Один раз мясо дохлых свиней ещё можно проглотить, на второй раз тошнит от одного запаха. Цзиньлун дал команду перерабатывать дохлых свиней на корм живым. Я с самого начала понял, что корм пахнет как-то странно, и однажды глубокой ночью выскользнул из своего загона, заглянул в помещение, где готовили корм, и всю подноготную этой тайны выведал. Должен сказать, что для таких тупых животных, как свиньи, пожирать себе подобных не представляется чем-то из ряда вон выходящим. Но у меня душа не такая, как у всех, и это породило множество мучительных воспоминаний. Тем не менее инстинкт к выживанию быстро пересилил душевные терзания. На самом деле все эти проблемы выдумал я сам: будь я человеком, есть свинину было бы для меня в порядке вещей. А если я — свинья и если другие свиньи со смаком уплетают себе подобных, что же мне, дурачком прикидываться? Ешь давай, зажмурься и ешь. После того как я научился подавать сигнал воздушной тревоги, кормить меня стали как и всех остальных. Я понимал, что это не в наказание, на ферме действительно стало нечем кормить нас.
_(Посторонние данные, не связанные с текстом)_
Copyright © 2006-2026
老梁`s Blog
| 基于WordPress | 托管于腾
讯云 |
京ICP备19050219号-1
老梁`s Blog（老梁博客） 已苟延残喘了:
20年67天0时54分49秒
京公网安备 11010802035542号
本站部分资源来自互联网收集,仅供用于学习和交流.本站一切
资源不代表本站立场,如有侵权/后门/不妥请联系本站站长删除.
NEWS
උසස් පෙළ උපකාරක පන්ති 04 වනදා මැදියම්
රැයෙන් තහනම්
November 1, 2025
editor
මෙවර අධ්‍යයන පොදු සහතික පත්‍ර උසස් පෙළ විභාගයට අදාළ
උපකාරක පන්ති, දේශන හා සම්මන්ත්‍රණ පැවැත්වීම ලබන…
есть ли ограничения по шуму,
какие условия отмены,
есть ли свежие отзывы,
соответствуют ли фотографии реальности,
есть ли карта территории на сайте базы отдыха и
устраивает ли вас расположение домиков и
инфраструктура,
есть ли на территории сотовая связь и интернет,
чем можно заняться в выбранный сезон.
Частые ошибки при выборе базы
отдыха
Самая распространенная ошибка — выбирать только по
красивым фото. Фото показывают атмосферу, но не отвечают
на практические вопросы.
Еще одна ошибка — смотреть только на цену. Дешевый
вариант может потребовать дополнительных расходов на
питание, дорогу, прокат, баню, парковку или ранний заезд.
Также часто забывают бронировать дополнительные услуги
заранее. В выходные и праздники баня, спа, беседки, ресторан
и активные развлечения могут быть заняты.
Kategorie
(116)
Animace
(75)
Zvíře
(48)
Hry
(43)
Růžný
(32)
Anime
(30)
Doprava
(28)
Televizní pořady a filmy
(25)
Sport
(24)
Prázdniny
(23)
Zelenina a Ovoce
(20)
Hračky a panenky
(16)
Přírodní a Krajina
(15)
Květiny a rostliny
Жирка у меня каждый день становилось всё меньше, замучали запоры, моча стала красноватой. У меня ещё было преимущество, я по ночам тайком выбирался из загона и отправлялся в деревню в поисках гнилых капустных кочерыжек, но и они попадались нечасто. То есть я хочу сказать, если бы не приготовленный Цзиньлуном спецкорм, даже я, самый умный из всего поголовья, не протянул бы эту долгую зиму и не дожил бы до весеннего тепла.